KARACHI: Political headwinds are growing in Pakistan, warns Fitch Solutions – the macro research arm of the global credit rating agency – in a report issued on Friday.
“The government will struggle to deliver results given growing downside risks to policy-making stemming from a growing opposition and rising influence of religious hardliners, as well as deteriorating foreign relations with the west,” said the report.
“We at Fitch Solutions believe that the government would need to deliver tangible economic improvement if its still-high popularity is to continue through the parliamentary term,” the authors state.
Pakistan’s economy is faced with growing challenges that will adversely hit the lives of common citizens. As one example, the CPI-based inflation has reached a four-year high at 6.78 percent in Oct 2018 before easing to 6.2pc in December. The rising inflation has come on the back of around 25pc depreciation in the Rupee against the greenback during last year coupled with high international oil prices during the first half of 2018.
Moreover, investor confidence has declined significantly in the past six months mainly due to the economic mismanagement of the government visible in the ad hoc mini-budgets, energy crisis affecting the industry, exchange rate volatility and high-interest rates.
The authors of the report say that the PTI will have a hard time facing these economic challenges as the political headwinds grow in ferocity. The report maintains Pakistan’s short-term political risk index score at 48.2 out of 100, described by the authors as “poor”.
The authors see a galvanized opposition that is “gaining momentum” after the by-elections in 11 national assemblies and 24 provincial assembly seats held in October. “The polls served as a barometer for Khan’s approval rating and popularity,” the report says, and the outcome “saw the opposition PML-N … make notable gains.”
The report adds that in its first half year, Prime Minister Imran Khan’s office was “dominated by a series of high profile anti-graft and blasphemy sagas distracting from early attempts at economic reforms.”
The anti-graft saga itself, the authors note, has been marred by allegations of being “politically motivated”, and notes with concern that the PML-N has “promised political reprisals with a pledge to frustrate the PTI’s agenda” following the jailing of their leadership.
“In our view, it will be important to observe to what extent the PML-N will carry out these threats over the coming months and to what degree they are successful,” the report says.
The report notes that the government “led by Khan also appears to be struggling with the rising influence of Islamic hardliners, having to give in to their demands on several occasions.” It cites the cases of Aasia Bibi and the government’s decision to drop Atif Mian from the Economic Advisory Council as examples.

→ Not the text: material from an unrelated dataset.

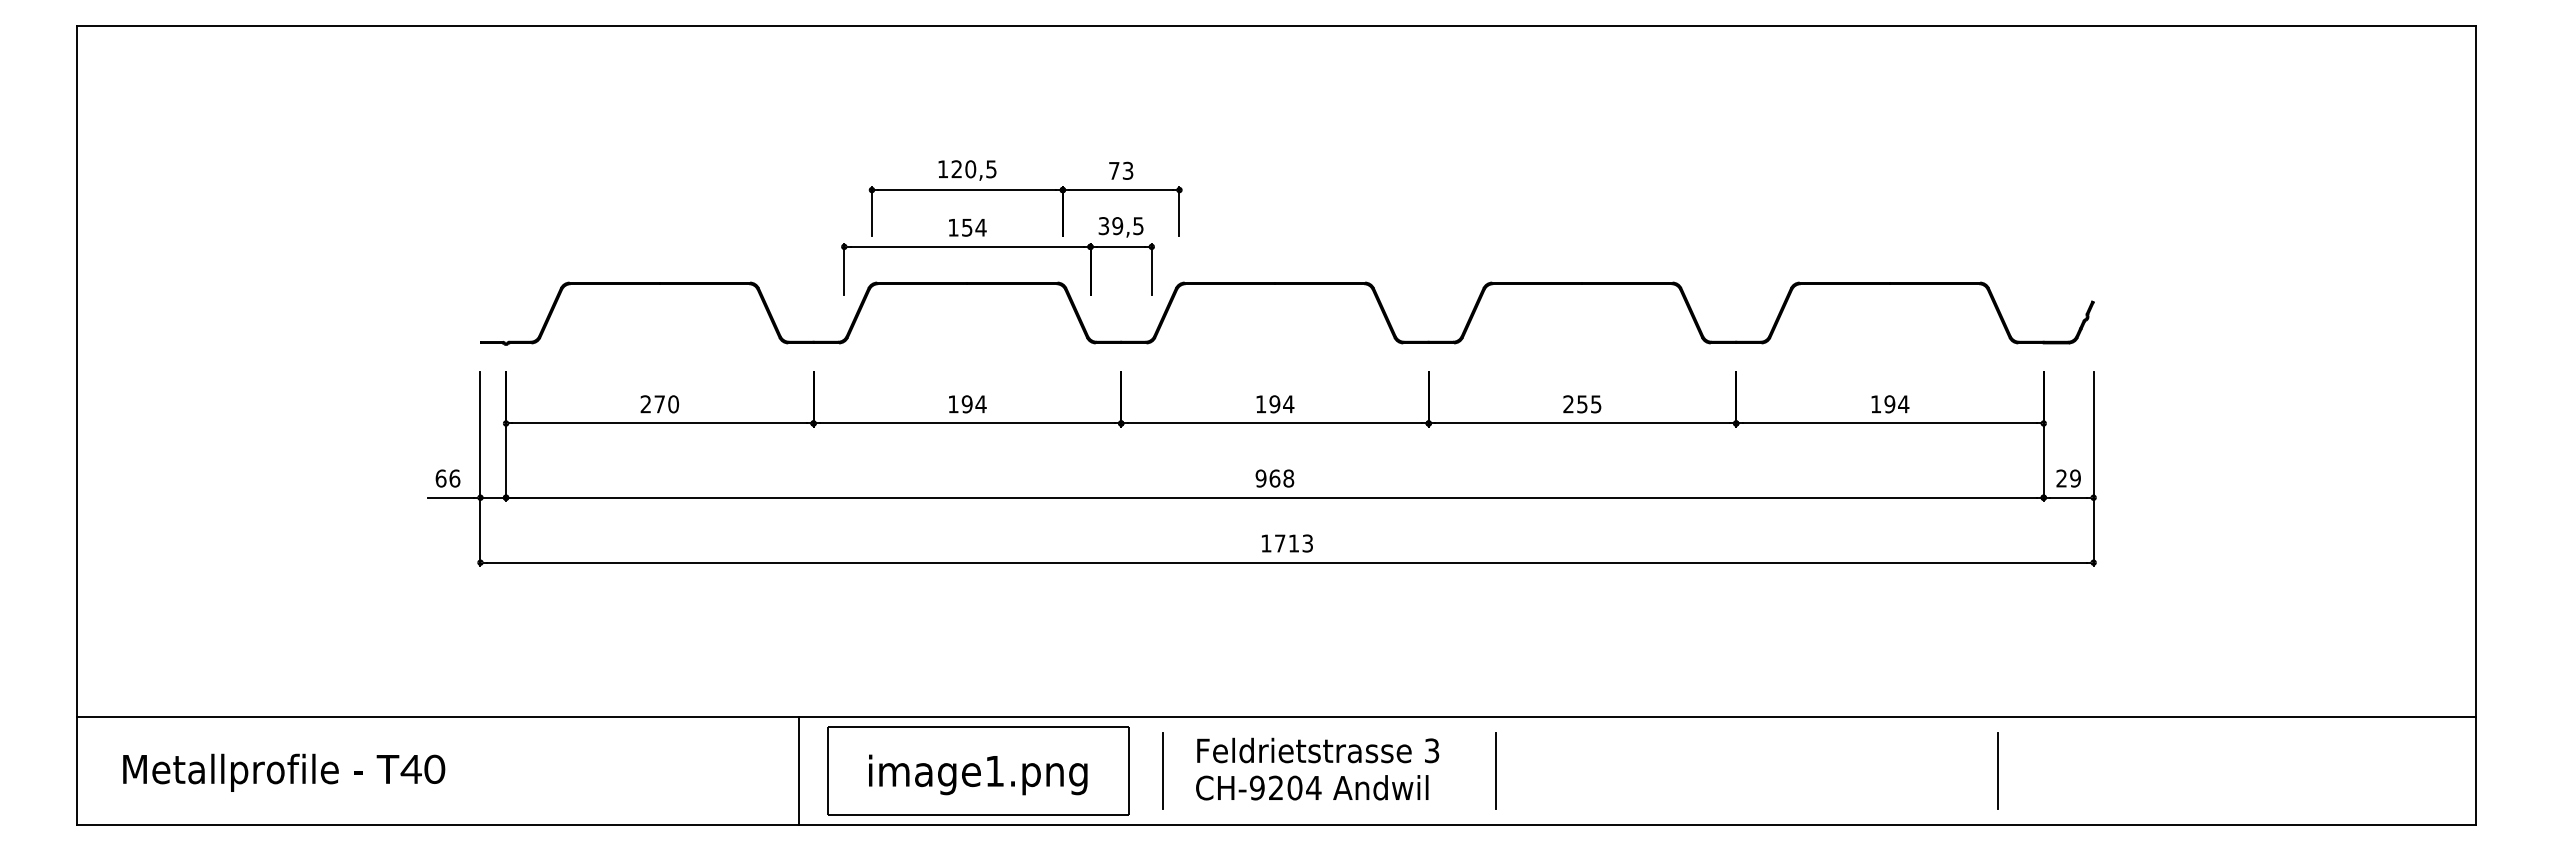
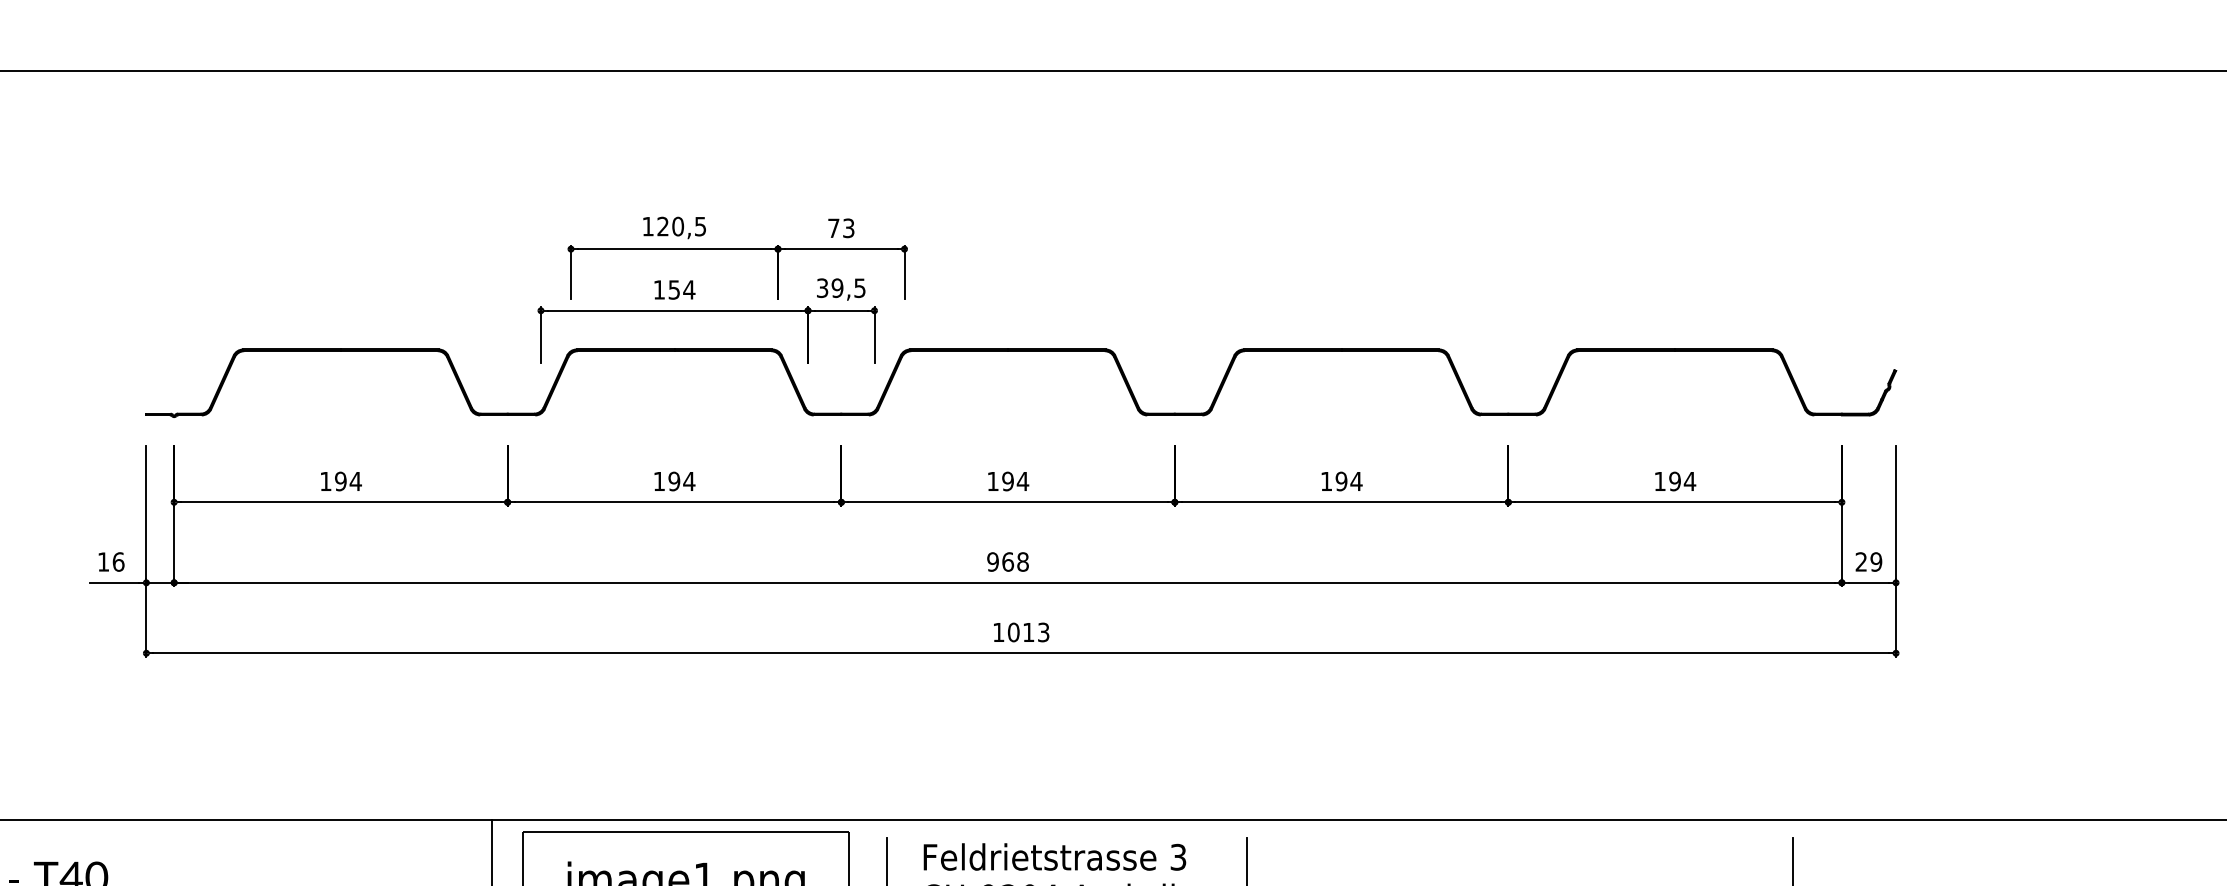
text: (659, 404) -> (340, 481), 270 -> 194
text: (1582, 404) -> (1341, 481), 255 -> 194
text: (440, 478) -> (103, 561), 66 -> 16
text: (1279, 543) -> (1013, 632), 1713 -> 1013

PTI remains in “pole position” but is increasingly “losing momentum” as it has had to backtrack on its campaign promises of never going to the International Monetary Fund (IMF) or seek financial help from other countries after PM Khan had to personally visit friendly countries to gather funds in order to avoid a potential default on its liabilities.
Going forward, “a united opposition poses downside risks to policy-making and enactment in the country” since the PTI does not have a “simple majority in the national assembly” and is “reliant on smaller parties to form the majority coalition partners [who] could leverage a stronger opposition to gain political concessions,” warns the report.
In addition to the internal pressures, the government found itself in “a difficult situation” after the US President Donald Trump and PM Khan traded barbs against each other on social media.
The report mentions that “a strengthening relationship with an increasingly outward-looking China has likely emboldened Pakistan, but the government is also wary of overreliance on China, and still depends on the US for military aid as well as looking towards the IMF for a bailout package.”